Goal setting- beyond S.M.A.R.T goals

The “why”

A huge part of goal setting that is rarely talked about is the “why?”

Why that goal? Why that amount? Why that timescale? Why is this goal important to you?

If you can’t answer that question, I would perhaps have a long, hard think about your why, before going any further. To succeed in your goal, you need a driving force. A BIG reason why that goal is important for you. Something that will resonate and push you to stay on track when times get hard.

On the subject on times getting hard- one problem I encounter is people picking goals which are wholly unrealistic, not only in the sense of whether they are able to achieve them but also in the sense of what they have to sacrifice.

In any goal you are looking to achieve, it’s not the hard work and what you put into the goal that is the hard bit. It’s often what you have to stop doing, what you have to sacrifice to be successful that is the tough part.

Want to lose weight? Well then those high calorie foods, extra time on the sofa and boozy weekends may be reduced. Want to run a marathon? Forget late nights and netflix, you have cold windy nights running ahead. Want to build a six figure business? Time with family and friends may have to be forgone and don’t be surprised if you’re working 6-7 day weeks.

I am by no means trying to put you off but having a realistic expectation of what it will take to achieve these things, is going to set you off on the front foot. There will be an element of sacrifice, embrace it. If it was easy, everyone would do it.

Path to success

Below are some key factors to consider when setting goals and planning a route to success.
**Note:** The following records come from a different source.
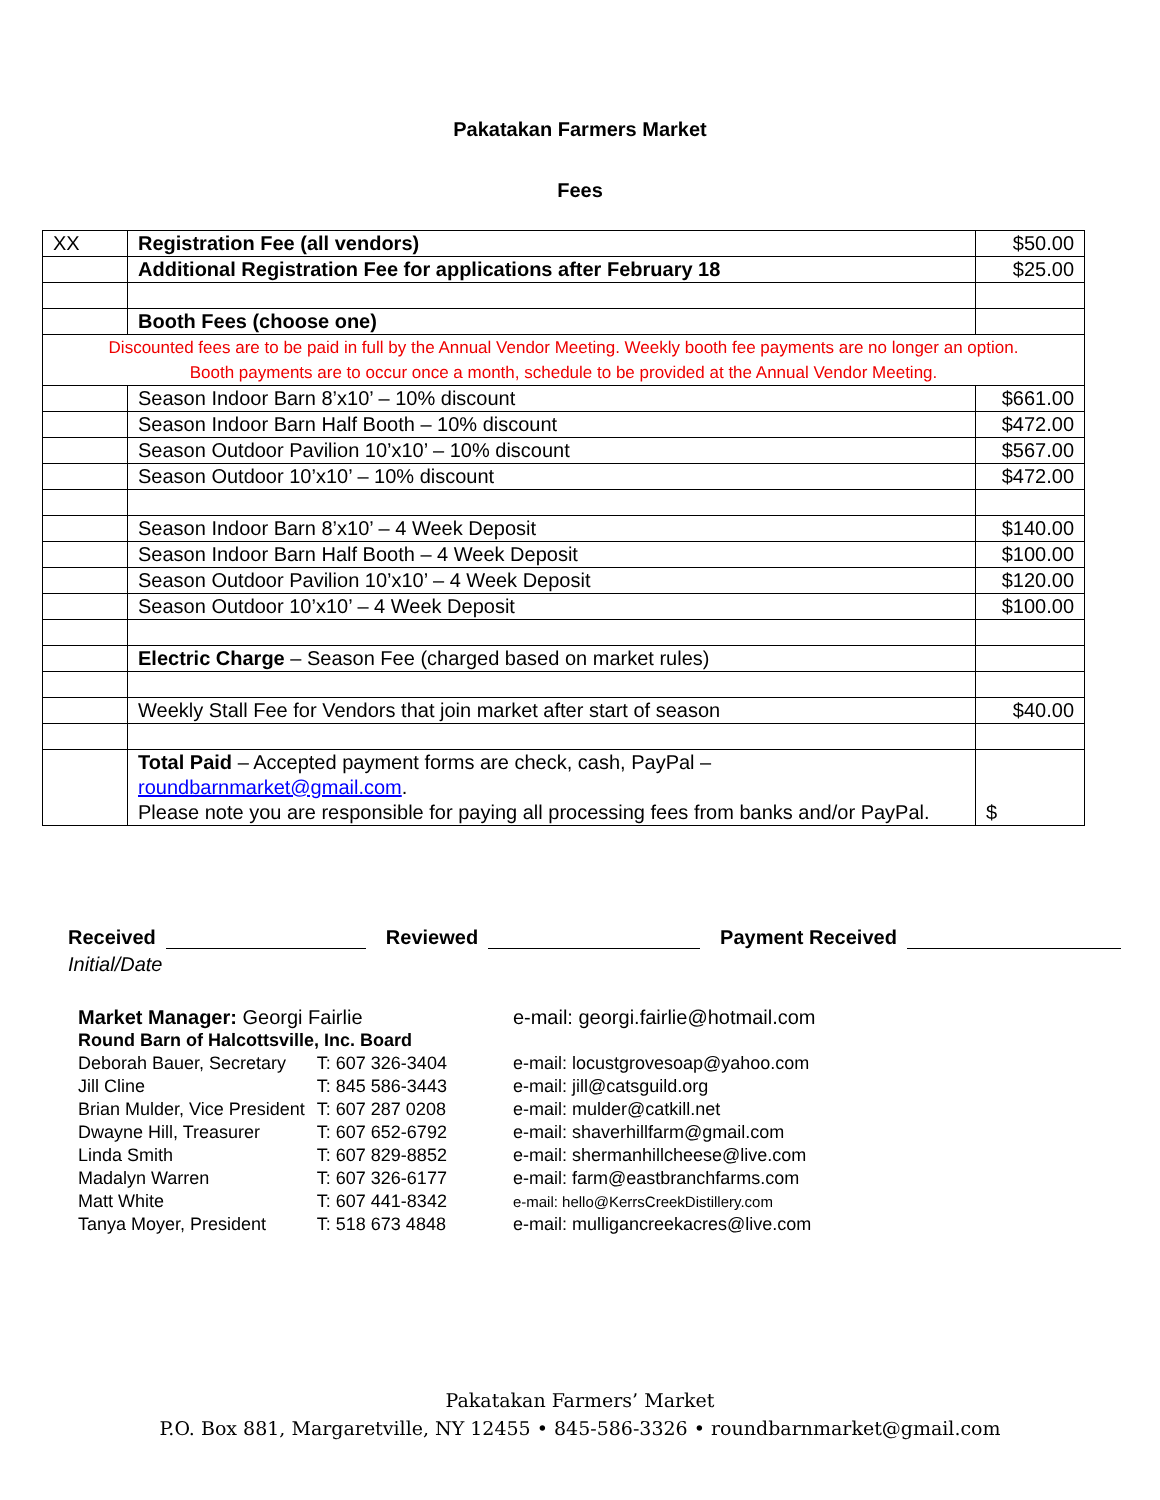Pakatakan Farmers Market
Fees
| XX | Registration Fee (all vendors) | $50.00 |
| | Additional Registration Fee for applications after February 18 | $25.00 |
| | Booth Fees (choose one) | |
| Discounted fees are to be paid in full by the Annual Vendor Meeting. Weekly booth fee payments are no longer an option. Booth payments are to occur once a month, schedule to be provided at the Annual Vendor Meeting. | | |
| | Season Indoor Barn 8’x10’ – 10% discount | $661.00 |
| | Season Indoor Barn Half Booth – 10% discount | $472.00 |
| | Season Outdoor Pavilion 10’x10’ – 10% discount | $567.00 |
| | Season Outdoor 10’x10’ – 10% discount | $472.00 |
| | Season Indoor Barn 8’x10’ – 4 Week Deposit | $140.00 |
| | Season Indoor Barn Half Booth – 4 Week Deposit | $100.00 |
| | Season Outdoor Pavilion 10’x10’ – 4 Week Deposit | $120.00 |
| | Season Outdoor 10’x10’ – 4 Week Deposit | $100.00 |
| | Electric Charge – Season Fee (charged based on market rules) | |
| | Weekly Stall Fee for Vendors that join market after start of season | $40.00 |
| | Total Paid – Accepted payment forms are check, cash, PayPal – roundbarnmarket@gmail.com . Please note you are responsible for paying all processing fees from banks and/or PayPal. | $ |
Received Reviewed Payment Received
Initial/Date
| Market Manager: Georgi Fairlie | | e-mail: georgi.fairlie@hotmail.com |
| Round Barn of Halcottsville, Inc. Board | | |
| Deborah Bauer, Secretary | T: 607 326-3404 | e-mail: locustgrovesoap@yahoo.com |
| Jill Cline | T: 845 586-3443 | e-mail: jill@catsguild.org |
| Brian Mulder, Vice President | T: 607 287 0208 | e-mail: mulder@catkill.net |
| Dwayne Hill, Treasurer | T: 607 652-6792 | e-mail: shaverhillfarm@gmail.com |
| Linda Smith | T: 607 829-8852 | e-mail: shermanhillcheese@live.com |
| Madalyn Warren | T: 607 326-6177 | e-mail: farm@eastbranchfarms.com |
| Matt White | T: 607 441-8342 | e-mail: hello@KerrsCreekDistillery.com |
| Tanya Moyer, President | T: 518 673 4848 | e-mail: mulligancreekacres@live.com |
Pakatakan Farmers’ Market
P.O. Box 881, Margaretville, NY 12455 • 845-586-3326 • roundbarnmarket@gmail.com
Start low, aim high- as humans we tend to be optimists which while having many great advantages, is pretty terrible when setting goals. When you are setting your goal then start worst case scenario. I’m talking week from hell, everything goes wrong. If you can plan for that week, then you set yourself up for success. You can always have “optional extras” (eat less calories, do more exercise, do more work etc) for weeks that aren’t armageddon.

Test then reassess- Work in small blocks of time. For example a month/ 6 weeks is perfect to test what you are doing and seeing if it is actually working. Your overall goal may be 6 months away but breaking it down into 6 mini blocks will enable you to constantly test, track and see what works.

Blast then cruise- trying to continually work towards a goal with no breaks can be tough, mentally and physically. If you schedule downtime (less exercise, more calories, less work) into your long term goal then this can often help to keep adherence higher.

If we look at a 6 month goal broken into 6 week blocks then every 6th week we may have a slightly easier week. For an exercise based goal this would be a deload (less volume) or for a weight based goal a maitainence week (a week bringing calories higher so you maintain weight.) Nothing in life tends to be linear so have times when you blast (work hard) and cruise (have breaks, periods of easier work.)

Lastly- S.M.A.R.T goals.

Generally we will have come across these at some point (school maybe) but lets re-cap.

Specific- I want to lose bodyweight through exercise and diet

Measurable- I want to lose 5kg in bodyweight

Attainable- I will be doing in slowly over a long time period with help from a trainer

Relevant- I am currently overweight and want to improve my health and how I look

Time based- I am going to lose this weight in 6 months

This is a very rough outline but you get the picture. This will give you the nitty gritty details of the goal setting. Add this to the soul searching you may have done in the first part of this article and you have a much clearer path to success.